(Beginning of PROVIDED MATERIAL)

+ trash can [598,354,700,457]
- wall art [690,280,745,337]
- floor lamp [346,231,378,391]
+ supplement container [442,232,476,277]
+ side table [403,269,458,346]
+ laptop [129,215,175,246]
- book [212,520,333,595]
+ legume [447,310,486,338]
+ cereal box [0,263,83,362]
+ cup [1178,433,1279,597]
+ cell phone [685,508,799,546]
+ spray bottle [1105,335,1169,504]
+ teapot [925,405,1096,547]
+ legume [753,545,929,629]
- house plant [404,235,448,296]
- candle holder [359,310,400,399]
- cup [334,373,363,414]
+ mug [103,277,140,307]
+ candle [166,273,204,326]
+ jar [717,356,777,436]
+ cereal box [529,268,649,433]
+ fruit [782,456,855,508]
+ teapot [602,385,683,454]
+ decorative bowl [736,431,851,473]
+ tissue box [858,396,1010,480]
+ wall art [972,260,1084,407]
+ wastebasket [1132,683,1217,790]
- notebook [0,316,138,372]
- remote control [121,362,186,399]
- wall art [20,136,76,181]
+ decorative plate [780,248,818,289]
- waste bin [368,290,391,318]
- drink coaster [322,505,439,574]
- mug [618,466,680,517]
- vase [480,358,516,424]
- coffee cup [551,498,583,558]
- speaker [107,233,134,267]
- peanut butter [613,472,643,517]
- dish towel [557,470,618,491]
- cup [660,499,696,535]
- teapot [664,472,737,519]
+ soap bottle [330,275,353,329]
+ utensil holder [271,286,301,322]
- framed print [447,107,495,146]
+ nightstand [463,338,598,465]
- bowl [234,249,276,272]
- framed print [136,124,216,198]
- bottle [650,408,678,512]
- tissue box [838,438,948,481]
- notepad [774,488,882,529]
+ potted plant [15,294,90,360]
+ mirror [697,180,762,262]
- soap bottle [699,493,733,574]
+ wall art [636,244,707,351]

(End of PROVIDED MATERIAL)

WORK ORDER => Search the entries for lines with the string "holder", then report their number alone.

OUTPUT FOR THIS EXERCISE => 2